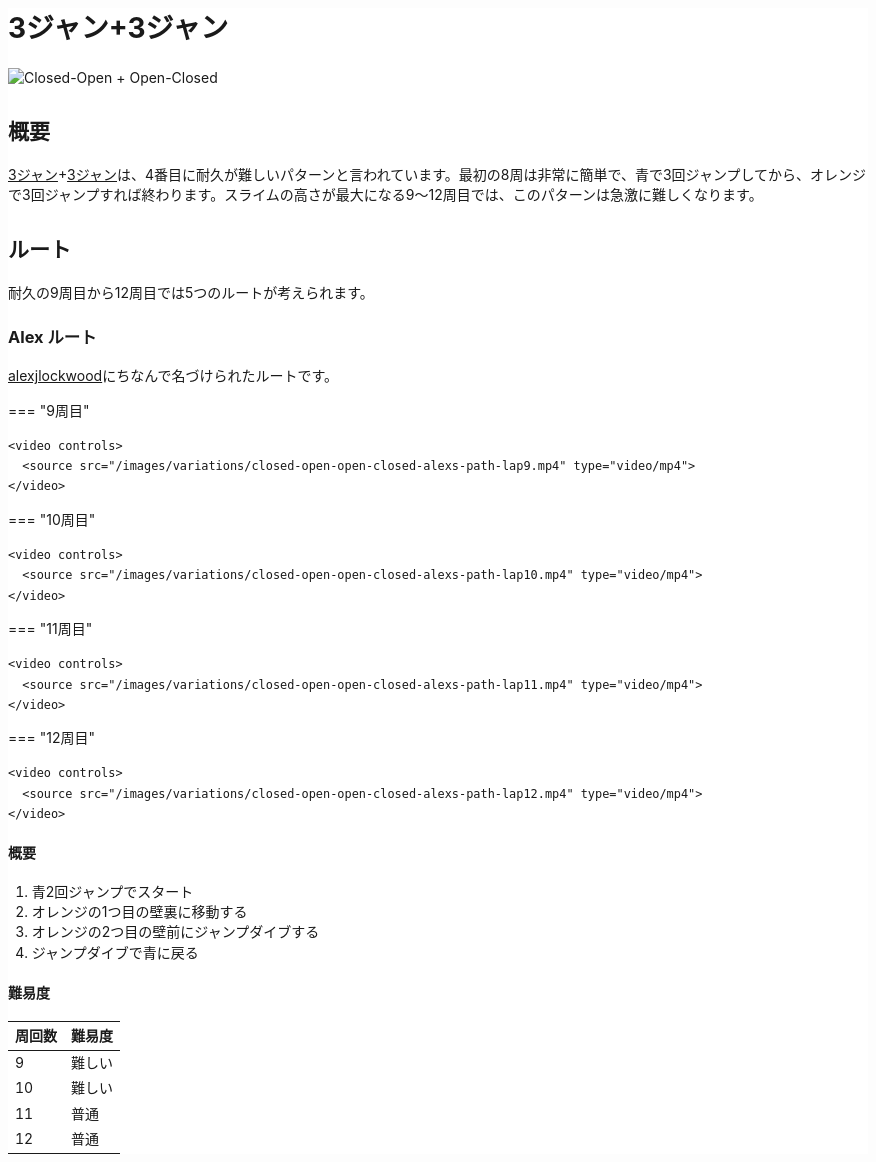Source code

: # 3ジャン+3ジャン

![Closed-Open + Open-Closed](../images/variations/closed-open-open-closed.jpg)

## 概要

[3ジャン](../rolls/closed-open-open-closed.md#orange)+[3ジャン](../rolls/closed-open-open-closed.md#blue)は、4番目に耐久が難しいパターンと言われています。最初の8周は非常に簡単で、青で3回ジャンプしてから、オレンジで3回ジャンプすれば終わります。スライムの高さが最大になる9～12周目では、このパターンは急激に難しくなります。

## ルート

耐久の9周目から12周目では5つのルートが考えられます。

### Alex ルート

[alexjlockwood][alexjlockwood]にちなんで名づけられたルートです。

=== "9周目"

    <video controls>
      <source src="/images/variations/closed-open-open-closed-alexs-path-lap9.mp4" type="video/mp4">
    </video>

=== "10周目"

    <video controls>
      <source src="/images/variations/closed-open-open-closed-alexs-path-lap10.mp4" type="video/mp4">
    </video>

=== "11周目"

    <video controls>
      <source src="/images/variations/closed-open-open-closed-alexs-path-lap11.mp4" type="video/mp4">
    </video>

=== "12周目"

    <video controls>
      <source src="/images/variations/closed-open-open-closed-alexs-path-lap12.mp4" type="video/mp4">
    </video>

#### 概要

1. 青2回ジャンプでスタート
2. オレンジの1つ目の壁裏に移動する
3. オレンジの2つ目の壁前にジャンプダイブする
4. ジャンプダイブで青に戻る

#### 難易度

| 周回数 | 難易度 |
| ----- | ---------- |
| 9     | 難しい     |
| 10    | 難しい     |
| 11    | 普通       |
| 12    | 普通       |


[alexjlockwood]: <https://www.twitch.tv/alexjlockwood> "alexjlockwood's Twitch"
[PG]: <https://www.twitch.tv/prakhar10gupta> "PG's Twitch"
[JD]: <https://www.twitch.tv/jdever449> "JD's Twitch"
[electro8k]: <https://www.youtube.com/@Electro8k> "Electro's YouTube"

- - - - - - -

Exercise objective => Select all lines in the listing above where the word "alexjlockwood" appears, and show them.

Task answer =>
[alexjlockwood][alexjlockwood]にちなんで名づけられたルートです。
[alexjlockwood]: <https://www.twitch.tv/alexjlockwood> "alexjlockwood's Twitch"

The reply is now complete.